Já para as abordagens normativas a questão é sempre a das condições gerais da força de um argumento, facto que leva esta perspetiva a associar o estudo da
argumentação a uma teoria da crítica lógica dos argumentos que permita responder a essa questão.

Hoje em dia, a fratura entre estas duas perspetivas vai-se atenuando com a progressiva aceitação de que há uma normatividade natural decorrente das
práticas argumentativas e que essa normatividade é um processo autorregulado através das próprias interações argumentativas.

Uma perspectiva que vai nesse sentido é a aproximação do estudo das argumentações através da teoria do design. Caracteriza-se esta, nas palavras de
Goodwin pelos seguintes traços: «a) A característica determinante do contexto de uma argumentação está na conversa na qual, e através da qual, a
argumentação é construída. Não assumimos que o contexto venha sempre organizado em formas sociais como ‘diálogos’ ou ‘discussões críticas’. Em vez disso,
consideramos que a conversa através da qual e na interior da qual os argumentos são desenvolvidos é o meio básico por intermédio do qual as pessoas
organizam um contexto para a sua da interacção. É por isso que não esperamos dar uma explicação única e uniforme das normas da argumentação (…) mas, em
vez disso, reconhecemos diversos ambientes normativos criados pelas diversas histórias da conversa. b) Um falante desenha assim essa conversa para criar
no(s) seus(s) receptor(es) razão para responder como deseja. (…) Para o dizer resumidamente, em vez de assumir que a conversa argumentativa é funcional,
perguntamos como é que é desenhada para ter força. c) As normas da argumentação incluem aquelas obrigações (padrões, ideais, etc.) que a sua argumentação
tem de assegurar (estar à altura, convir que, etc.) para que a sua conversa tenha força. É uma estratégia comum do argumentador criar força criando um
‘terreno normativo’ local no qual a resposta que ele deseja é manifestamente obrigatória (ideal, correcta, prudente)» (Goodwin 2007a: 85).

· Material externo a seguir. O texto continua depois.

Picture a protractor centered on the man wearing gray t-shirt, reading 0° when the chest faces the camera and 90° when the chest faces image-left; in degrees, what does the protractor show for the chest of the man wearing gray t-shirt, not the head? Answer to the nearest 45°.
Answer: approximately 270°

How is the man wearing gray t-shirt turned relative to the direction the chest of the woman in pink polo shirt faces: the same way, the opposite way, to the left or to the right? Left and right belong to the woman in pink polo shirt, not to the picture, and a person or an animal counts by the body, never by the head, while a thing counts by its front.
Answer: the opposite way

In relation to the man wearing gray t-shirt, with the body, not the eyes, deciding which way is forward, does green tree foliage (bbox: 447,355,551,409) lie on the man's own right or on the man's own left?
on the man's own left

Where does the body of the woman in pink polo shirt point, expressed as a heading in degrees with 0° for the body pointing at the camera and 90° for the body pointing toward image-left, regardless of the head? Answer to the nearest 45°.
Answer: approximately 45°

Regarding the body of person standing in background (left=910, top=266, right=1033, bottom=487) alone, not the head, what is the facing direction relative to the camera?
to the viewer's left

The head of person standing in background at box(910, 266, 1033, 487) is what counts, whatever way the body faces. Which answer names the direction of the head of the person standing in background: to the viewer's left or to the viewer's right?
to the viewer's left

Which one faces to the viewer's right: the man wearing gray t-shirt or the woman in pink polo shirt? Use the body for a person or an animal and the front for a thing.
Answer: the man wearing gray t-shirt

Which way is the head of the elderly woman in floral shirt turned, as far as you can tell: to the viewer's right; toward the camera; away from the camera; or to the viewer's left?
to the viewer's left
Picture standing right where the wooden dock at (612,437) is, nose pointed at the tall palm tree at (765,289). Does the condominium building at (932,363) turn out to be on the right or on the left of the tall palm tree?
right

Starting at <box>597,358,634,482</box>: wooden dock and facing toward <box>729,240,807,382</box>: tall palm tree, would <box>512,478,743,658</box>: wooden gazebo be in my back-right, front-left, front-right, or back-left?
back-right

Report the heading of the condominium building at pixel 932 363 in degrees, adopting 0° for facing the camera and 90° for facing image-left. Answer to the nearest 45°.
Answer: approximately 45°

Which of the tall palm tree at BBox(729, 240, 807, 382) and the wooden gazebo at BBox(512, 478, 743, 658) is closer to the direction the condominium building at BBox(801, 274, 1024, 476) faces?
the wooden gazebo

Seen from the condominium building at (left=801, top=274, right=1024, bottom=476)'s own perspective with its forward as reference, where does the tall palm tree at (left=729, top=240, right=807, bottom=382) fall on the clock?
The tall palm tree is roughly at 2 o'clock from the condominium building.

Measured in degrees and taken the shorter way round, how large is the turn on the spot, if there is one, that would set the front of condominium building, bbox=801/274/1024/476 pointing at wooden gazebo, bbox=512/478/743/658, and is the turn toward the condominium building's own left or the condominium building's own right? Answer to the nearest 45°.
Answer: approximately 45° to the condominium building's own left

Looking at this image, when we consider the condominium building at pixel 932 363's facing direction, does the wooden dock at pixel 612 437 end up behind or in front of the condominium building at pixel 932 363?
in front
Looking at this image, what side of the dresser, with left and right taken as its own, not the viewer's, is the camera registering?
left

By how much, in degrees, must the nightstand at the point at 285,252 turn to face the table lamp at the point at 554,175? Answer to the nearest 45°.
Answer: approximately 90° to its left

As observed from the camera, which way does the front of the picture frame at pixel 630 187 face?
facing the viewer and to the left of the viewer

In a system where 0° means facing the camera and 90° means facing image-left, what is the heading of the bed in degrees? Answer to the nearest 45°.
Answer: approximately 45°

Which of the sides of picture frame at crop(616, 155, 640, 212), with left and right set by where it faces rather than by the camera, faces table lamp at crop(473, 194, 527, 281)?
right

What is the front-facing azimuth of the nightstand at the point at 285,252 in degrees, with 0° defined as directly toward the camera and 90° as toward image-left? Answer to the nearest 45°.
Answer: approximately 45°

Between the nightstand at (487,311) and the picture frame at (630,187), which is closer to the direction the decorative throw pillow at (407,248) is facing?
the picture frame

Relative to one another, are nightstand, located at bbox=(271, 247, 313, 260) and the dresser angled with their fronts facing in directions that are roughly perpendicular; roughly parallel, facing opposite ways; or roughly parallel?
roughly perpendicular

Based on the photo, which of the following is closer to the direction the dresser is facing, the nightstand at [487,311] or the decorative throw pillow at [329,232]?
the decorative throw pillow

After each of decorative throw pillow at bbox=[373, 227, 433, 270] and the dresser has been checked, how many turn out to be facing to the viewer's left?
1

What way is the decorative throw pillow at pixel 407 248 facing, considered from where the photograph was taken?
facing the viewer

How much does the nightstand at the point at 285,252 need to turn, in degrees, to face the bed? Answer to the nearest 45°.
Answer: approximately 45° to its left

Poderíamos também dizer que a complexidade do estudo da argumentação faz com que nesta estejam implicados processos avaliativos, não apenas de
raciocínios, mas também de
perspetivas. Ela não parte de regras aceites e inquestionadas, mas procura regrar e reforçar formas de ver e de dar a ver. A
metáfora do jogo, pensado como pressupondo um conjunto de regras que os jogadores devem respeitar, não é a mais adequada para os processos
argumentativos, nos quais se procura
modelar as próprias regras ou, no mínimo, as possibilidades de as aplicar a situações concretas. A modelação
das próprias regras é um dos elementos típicos da co-construção dos contextos das argumentações, facto que é atestado por nela não apenas se lutar pelo que
está em questão ou fora de questão, mas também pela própria forma de lidar com as questões, associando-as e dissociando-as de outras questões. Dito de outra
maneira, as argumentações são indissociáveis da
construção da relevância e de processos de valorização e desvalorização: o discurso argumentativo configura e
axiologiza e a sua ligação a uma perspetiva decorre das opções de fundo que procuram estabelecer o que é pertinente e relevante e o que não o é. É neste
sentido que as argumentações se ligam à noção de
inscrição e se articulam com os processos seletivos que estão em causa na deliberação.